The Mercer 2013 European Asset Allocation Study also found amid a general decrease in equity allocations as a whole, pension schemes have made significant progress in increasing allocations to emerging markets. Mercer says: “Emerging markets are now a staple part of many plans’ equity portfolios, reflecting the more favourable long-term growth outlook for these economies.”
Natixis says pension funds are including emerging markets in ‘new world’ investment strategies designed to deal with significant liability shortfalls. The asset manager’s survey found 83% of investors have identified the need to replace traditional diversification and portfolio construction techniques with new approaches to achieve results.
Hill says: “The long-term case for pension funds to invest in emerging worlds with a younger population is an entirely sensible way to address their own maturity. I regard this as an opportunity to invest at a less elevated price than we saw a year ago.”
Indeed, Wandsworth Council Pension Fund believes in emerging markets for accessing growth. Head of pensions, payment and support, Bob Claxton told portfolio institutional in April: “If you look at the demographic statistics about the population in China becoming industrialised and the number of people forecast to be born over the next 12 years and where they live – all of that is pointing towards economic growth, so ultimately our investment strategy should be pointing in that direction too. You do have short-term volatility, but the long-term trend is clear.”
Divergent opinions
Allocations to emerging market equities still remain low, however. The Mercer survey reveals that average allocations to emerging markets equities by European pension funds is just 5%; something Whiting believes is well short of a meaningful commitment. “We have UK pension funds that think they are punchy putting in 5% of their allocation but when you consider that emerging markets are 13% of MSCI world they are clearly underweight,” she says.
It is here that Hill and Whiting differ in their views. Hill says his clients are undeterred by the short-term stories coming from the emerging markets and are keen to plough on with allocations to the region.
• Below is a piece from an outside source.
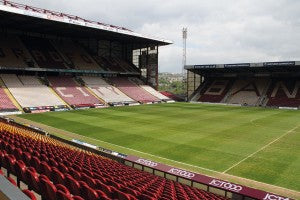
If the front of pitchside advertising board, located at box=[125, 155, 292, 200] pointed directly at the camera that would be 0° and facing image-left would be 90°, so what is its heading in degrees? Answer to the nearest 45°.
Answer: approximately 45°
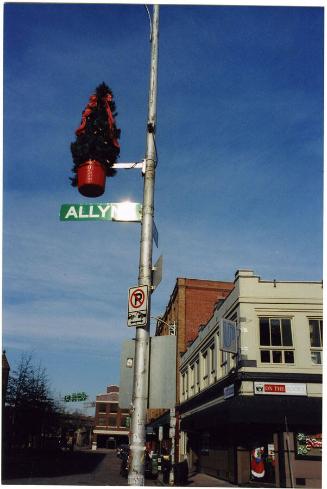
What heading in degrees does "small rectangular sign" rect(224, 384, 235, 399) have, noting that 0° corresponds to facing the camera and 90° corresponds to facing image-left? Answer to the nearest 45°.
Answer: approximately 45°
He also believes commitments will increase over time as investors become more comfortable.
“We are implementing a couple of emerging market equity investments right now. In a trustee meeting recently the participants were fully aware of what is going on and are still taking a five-year view that they want to have more into emerging market equities,” Hill says.
But Whiting is less convinced claiming pension funds are prone to pulling out of markets at the bottom. “Pension funds use very backward-looking models for allocation. A lot of them follow models that suggest a 3-4% allocation to emerging markets and that is because they are looking back on the performance and volatility of the last decade. It’s the nature of the beast; it’s what investors look at,” she says.
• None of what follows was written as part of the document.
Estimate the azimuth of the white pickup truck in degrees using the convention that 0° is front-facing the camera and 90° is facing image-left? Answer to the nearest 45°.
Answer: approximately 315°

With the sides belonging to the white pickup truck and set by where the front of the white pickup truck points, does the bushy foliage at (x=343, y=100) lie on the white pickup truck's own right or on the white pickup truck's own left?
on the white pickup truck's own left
The frustration for Whiting is just how vast and diversified the emerging market universe is – there are more than one thousand stocks available to the JP Morgan team – and the scope continues to grow. In mid-June MSCI announced the addition of the United Arab Emirates, Greece and Qatar to the emerging market index and there is talk of Chinese A shares also joining the group.
“We have to try to encourage people to look through the short-term noise and recognise the development, growth and expansion we are seeing across the emerging markets. There is a lot of positive news to look towards but it’s getting that message across,” Whiting says.
The emerging markets are unpredictable but for investors willing to bare such volatility the long-term spoils are clear. Commentators believe the future is still bright and now is not the time to panic. “The emerging markets have young, growing populations with the possibility of increasing consumerisation and capital markets which generate superior returns to investors,” says Hill.